- **Directions**:
**a)** From the Sundance film preview, list every item that the description of PANDORA'S PROMISE says has made nuclear energy synonymous with the darkest nightmares of the modern world.
**b)** Copy out the stretch of the Sundance film preview from "Sundance usually has" through "Sundance Film Guide.".

- **Selected excerpt**:
The Sundance Film Festival is in full swing in Park City, Utah, and while I'm not missin' the snow and the cold, I am sad to miss the opportunity this year to binge on independent film for a week. But at least the magic of the Internets is giving me the opportunity to experience a litte bit of the festival from afar.
Sundance usually has at least a few films that deal with science and technology themes, and this year's festival is no exception. Selections from the Sundance's rich slate of documentaries take a more literal approach, while the narrative and experimental pieces at the festival use these themes as a jumping off point for engaging storytelling and flights of fancy. Here's a look at what the 2013 has in store. Descriptions for the films and events below have been taken from the Sundance Film Guide.
PANDORA'S PROMISE
Screening in Doc Premieres.
Dir: Robert Stone
The atomic bomb, the specter of a global nuclear holocaust, and
disasters like Fukushima have made nuclear energy synonymous with the
darkest nightmares of the modern world. But what if everyone has nuclear
power wrong? What if people knew that there are reactors that are
self-sustaining and fully controllable and ones that require no waste disposal? What if nuclear power is the only energy source that has the ability to stop climate change?

- **Excerpted data**:
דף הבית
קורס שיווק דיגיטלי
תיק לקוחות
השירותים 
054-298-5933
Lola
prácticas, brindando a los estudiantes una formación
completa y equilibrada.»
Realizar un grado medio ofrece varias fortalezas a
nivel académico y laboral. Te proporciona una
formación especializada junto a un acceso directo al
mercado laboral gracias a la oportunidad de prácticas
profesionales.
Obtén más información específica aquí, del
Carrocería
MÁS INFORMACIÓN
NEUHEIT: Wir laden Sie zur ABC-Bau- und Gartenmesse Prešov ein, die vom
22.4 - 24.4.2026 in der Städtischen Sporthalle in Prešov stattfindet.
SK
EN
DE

- **Answer section**:
**a)**
- The atomic bomb
- The specter of a global nuclear holocaust
- Disasters like Fukushima

**b)**
Sundance usually has at least a few films that deal with science and technology themes, and this year's festival is no exception. Selections from the Sundance's rich slate of documentaries take a more literal approach, while the narrative and experimental pieces at the festival use these themes as a jumping off point for engaging storytelling and flights of fancy. Here's a look at what the 2013 has in store. Descriptions for the films and events below have been taken from the Sundance Film Guide.